NURSING DIAGNOSIS: Decreased cardiac output

related to alterations in preload, afterload, and myocardial contractility associated with:
  1. the cardiac condition causing the heart failure (e.g. ischemia of the myocardium, valve malfunction, cardiomyopathy);
  2. the effects of sympathetic nervous system and renin-angiotensin-aldosterone stimulation that occur in response to decreased cardiac output;
  3. structural changes in the heart (e.g. dilation, hypertrophy, spherical shape) that occur with prolonged activation of neurohormonal adaptive responses.
Desired Outcome
The client will have improved cardiac output as evidenced by:
  1. B/P within normal range for client
  2. apical pulse between 60 - 100 beats/minute and regular
  3. resolution of gallop rhythm
  4. verbalization of feeling less fatigued and weak
  5. unlabored respirations at 12 - 20/minute
  6. improved breath sounds
  7. usual mental status
  8. absence of dizziness and syncope
  9. palpable peripheral pulses
  10. skin warm and usual color
  11. capillary refill time less than 3 seconds
  12. urine output at least 30 ml/hour
  13. decrease in edema and jugular vein distention
  14. central venous pressure (CVP) within normal range.

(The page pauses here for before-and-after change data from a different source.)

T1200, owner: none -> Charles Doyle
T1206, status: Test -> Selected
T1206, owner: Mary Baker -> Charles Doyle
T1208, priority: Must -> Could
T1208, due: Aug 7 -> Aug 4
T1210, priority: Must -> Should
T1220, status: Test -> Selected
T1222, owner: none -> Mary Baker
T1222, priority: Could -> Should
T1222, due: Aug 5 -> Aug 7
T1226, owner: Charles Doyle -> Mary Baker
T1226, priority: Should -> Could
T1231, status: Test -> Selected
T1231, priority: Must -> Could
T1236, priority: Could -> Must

Nursing Actions and Selected Purposes/Rationales
  1. Assess for signs and symptoms of heart failure and decreased cardiac output:
    1. variations in B/P (may be increased because of compensatory vasoconstriction; may be decreased when compensatory mechanisms and pump fail)
    2. tachycardia
    3. pulsus alternans (alternating strong and weak pulse)
    4. presence of an S3 heart sound
    5. fatigue and weakness
    6. dyspnea, orthopnea, tachypnea
    7. dry, hacking cough or cough productive of frothy or blood-tinged sputum
    8. abnormal breath sounds (e.g. crackles [rales], wheezes, diminished sounds)
    9. restlessness, change in mental status
    10. dizziness, syncope
    11. diminished or absent peripheral pulses
    12. cool extremities
    13. pallor or cyanosis of skin
    14. capillary refill time greater than 3 seconds
    15. decreased urine output during day, nocturia
    16. edema
    17. jugular vein distention (JVD)
    18. increased CVP (use internal jugular vein pulsation method to estimate CVP if monitoring device not present)
    19. chest x-ray results showing pulmonary vascular congestion, pleural effusion, or pulmonary edema.
  2. Implement measures to improve cardiac output:
    1. perform actions to reduce cardiac workload:
      1. place client in a semi- to high Fowler's position
      2. instruct client to avoid activities that create a Valsalva response (e.g. straining to have a bowel movement, holding breath while moving up in bed)
      3. implement measures to promote emotional and physical rest (e.g. maintain a calm, quiet environment; limit the number of visitors; maintain activity restrictions)
      4. implement measures to improve respiratory status (see Diagnosis 2, action b) in order to improve alveolar gas exchange and promote adequate tissue oxygenation
      5. discourage smoking (nicotine has a cardiostimulatory effect and causes vasoconstriction; the carbon monoxide in smoke reduces oxygen availability)
      6. provide small meals rather than large ones (large meals can increase cardiac workload because they require a greater increase in blood supply to gastrointestinal tract for digestion)
      7. discourage excessive intake of beverages high in caffeine such as coffee, tea, and colas (caffeine is a myocardial stimulant and can increase myocardial oxygen consumption)
      8. increase activity gradually as allowed and tolerated
      9. implement measures to reduce fluid volume excess (see Diagnosis 3, action D.1)
    2. administer the following medications if ordered:
      1. diuretics (e.g. furosemide, torsemide, bumetanide, spironalactone, metolazone) to reduce sodium and water retention and subsequently reduce cardiac workload
      2. angiotensin-converting enzyme (ACE) inhibitors (e.g. captopril, ramipril, enalapril, lisinopril) to reduce vascular resistance and subsequently decrease cardiac workload; they also alter the course of cardiac remodeling and slow disease progression
      3. positive inotropic agents (e.g. digoxin, dopamine, dobutamine) to improve myocardial contractility
      4. beta-adrenergic blocking agents (e.g. carvedilol) to blunt the effects of the sympathetic nervous system stimulation that occurs and subsequently improve the clinical status and course of the disease.
  3. Consult physician if signs and symptoms of decreased cardiac output persist or worsen.